The Focus on the Mini-Essay. I think the key to making the Internet fully user-friendly in a sophisticated way is to do what the City of Salem should do with respect to its downtown: not arrest young people who hang out, but fill the downtown with attractive venues so that non pierced people (or, let us say, tastefully pierced people) will want to spend hours downtown and either drive out the kids or, better yet, overwhelm them with our numbers. What this means as applied to the Internet is that people need to focus on putting quality material on the Net. And, in what form? My answer to this question is the concept of the mini-essay. A mini-essay, in my definition, is something less than 1000 words that gets to the heart of a single question of study.

I am committed to the notion of the mini-essay as the primary learning device for the future because it comports with the way the Internet dispenses information and the way most people want to use the Internet: to surf or read briefly, but not to turn the afternoon into reading Anna Karenina on the net. Most of you in your 20s and 30s, I venture to say, would much prefer a three-page essay on something than a casebook or a book on something.
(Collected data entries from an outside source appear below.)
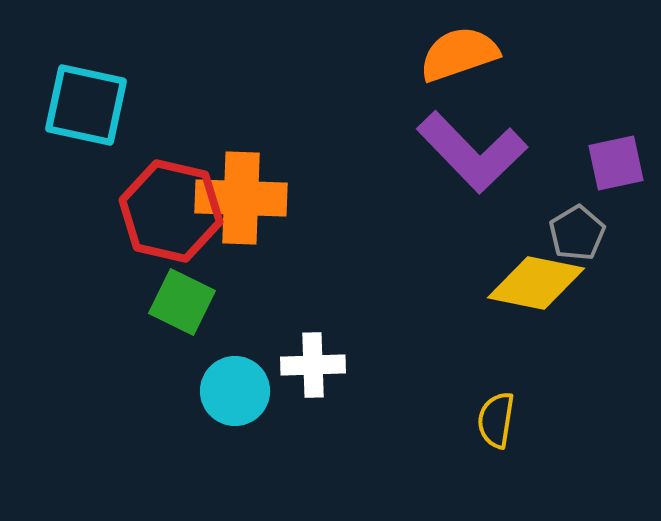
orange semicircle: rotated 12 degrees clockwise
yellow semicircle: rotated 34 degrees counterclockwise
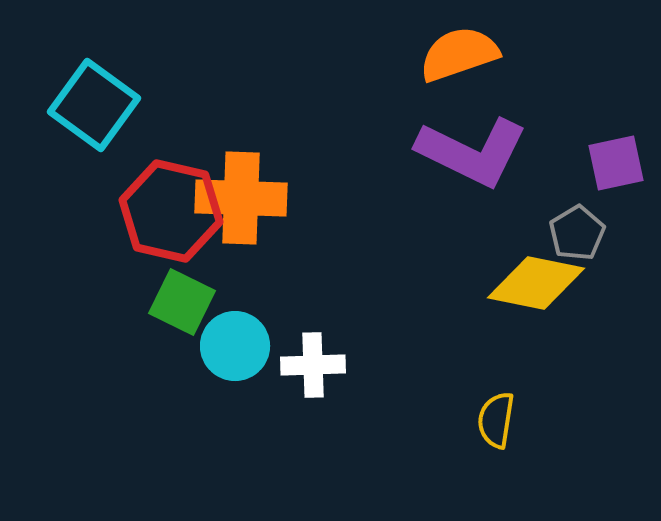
cyan square: moved 8 px right; rotated 24 degrees clockwise
purple L-shape: rotated 20 degrees counterclockwise
cyan circle: moved 45 px up
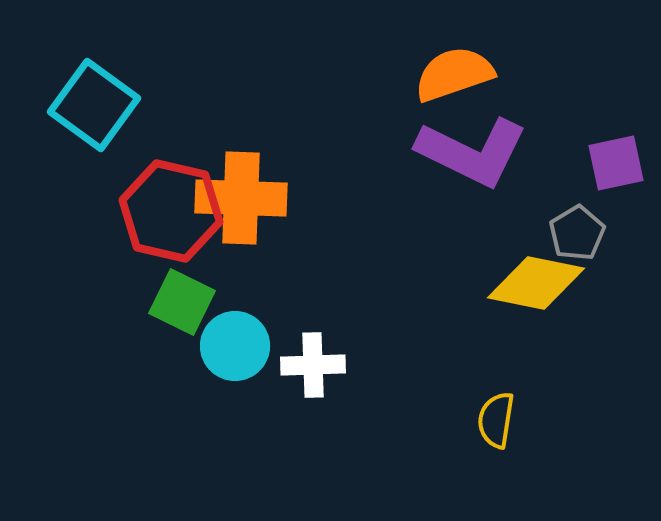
orange semicircle: moved 5 px left, 20 px down
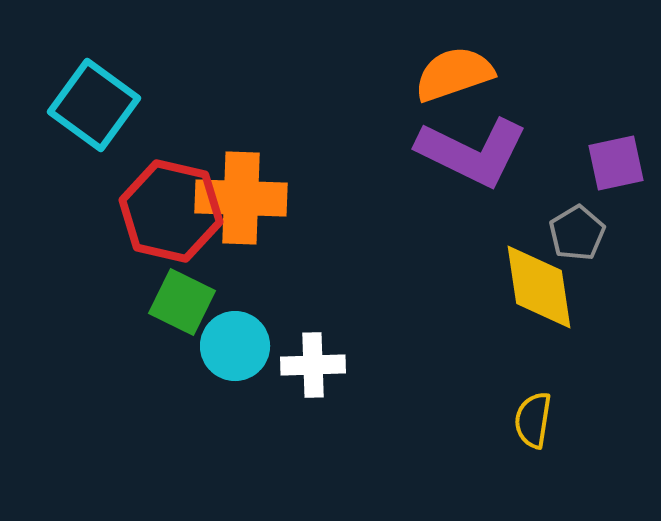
yellow diamond: moved 3 px right, 4 px down; rotated 70 degrees clockwise
yellow semicircle: moved 37 px right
Of course, there will always be room for books and a market for avid readers, but I think the dominant reality of how you will learn in the future will be through short memos, case summaries (Ok, you have to read the WHOLE thing, of course, if you are arguing before an appellate court!) and other short forms of communication.
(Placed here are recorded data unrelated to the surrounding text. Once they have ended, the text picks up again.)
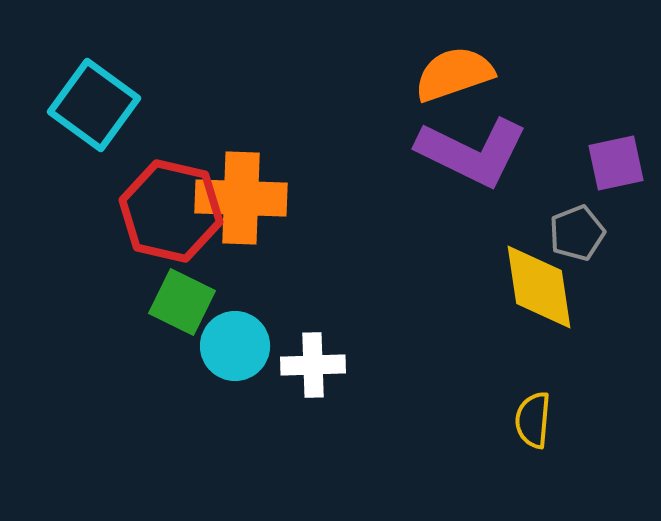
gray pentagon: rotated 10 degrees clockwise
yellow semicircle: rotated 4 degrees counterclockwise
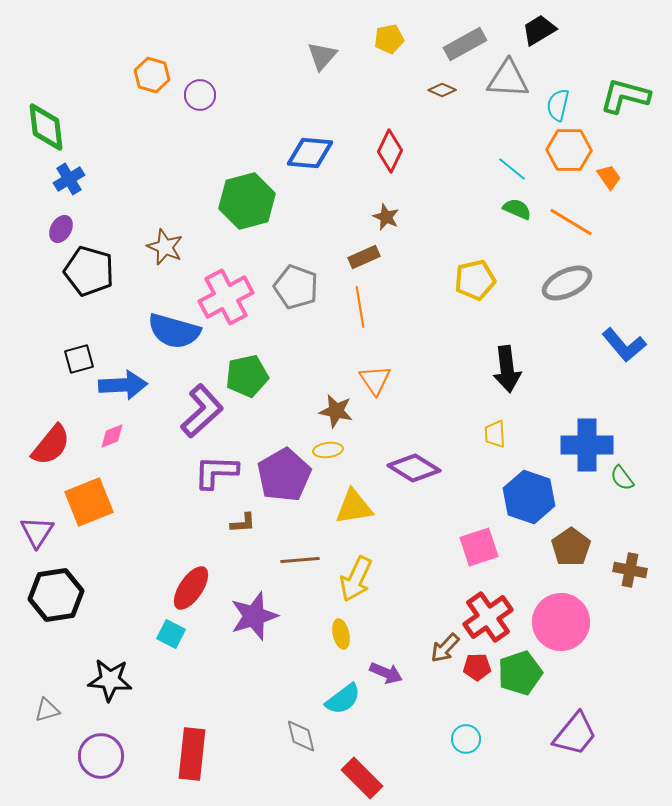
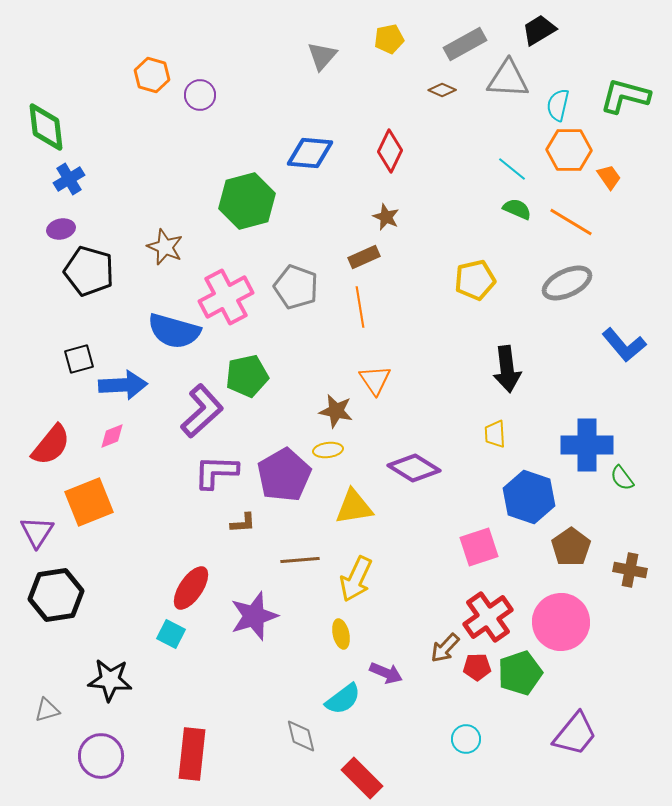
purple ellipse at (61, 229): rotated 48 degrees clockwise
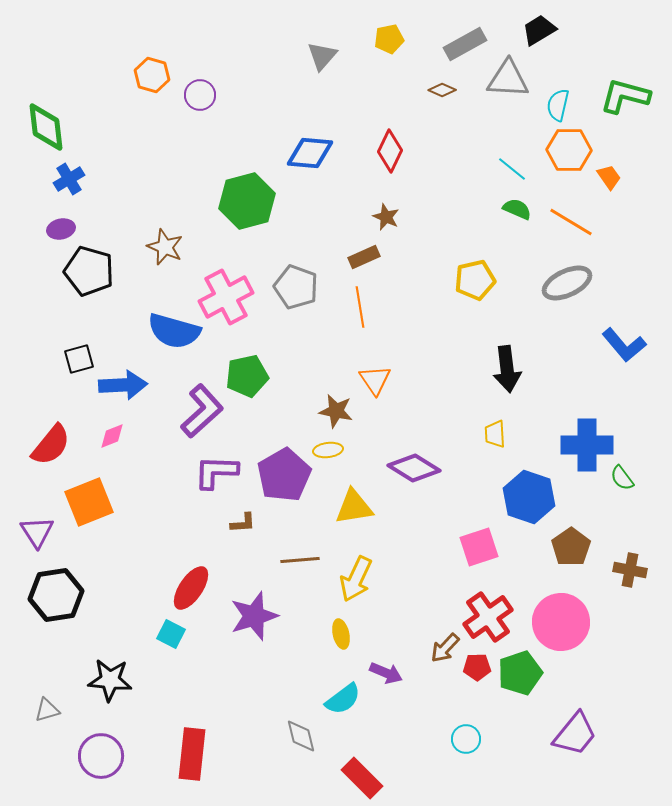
purple triangle at (37, 532): rotated 6 degrees counterclockwise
Here is the rub. You are learning from professors, many of whom are not only admirable and accomplished scholars but also very fine people, who were brought up in a different world. My generation was brought up on the world of books, on electric typewriters, on card catalogues, on key cites in paper volumes, on digests and weighty encyclopedias. We were brought up on the notion that a law review article is the "coin of the realm," even if no one reads it. But, I think that this is not the future. Of course there will always be distinguished law reviews and books. Television didn't force radio out of the market; it just made it "move over."

Thus, I have decided to spend most of my writing time these days in constructing mini-essays. It is not as if I don't write books (I have 10 of them to my name now), but I think the mini-essay is really the way that knowledge should be dispensed. Each mini-essay should take up a specific theme, perhaps a case to analyze, a text to plumb, a doctrine to clarify, a person to introduce, an idea to limn. It should provide a few quick and cogent points. It should leave you, the reader, with something tangible about the subject that you can chew on. It might even inspire you to go more deeply into the subject matter itself. This, then, is the challenge I have set for myself: to introduce the notion of the mini-essay to the world of the Internet. I don't believe it has caught on anyplace yet; I believe it will in 10 years and certainly by the time that you are established lawyers.

Aesthetic Appeal. I am running up against my 1000 words already, so I will be very brief on this point! Knowledge will need to be presented in a visually-friendly way to potential readers on the Internet. I try to do it through a pleasing type-face (by the way, Times New Roman works on books but doesn't work on the Internet), through colors that add to the page, through spacing and fairly narrow columns, through well-chosen bolding of the text. I am just learning the aesthetics of web page presentation, to be sure. But your generation wants, even demands, things to be aesthetically appealing for you to take notice of it. And, it will come. My generation demanded lots of money and physical pleasures for itself. Your generation wants things to "catch the eye."

This is enough for one mini-essay, don't you think?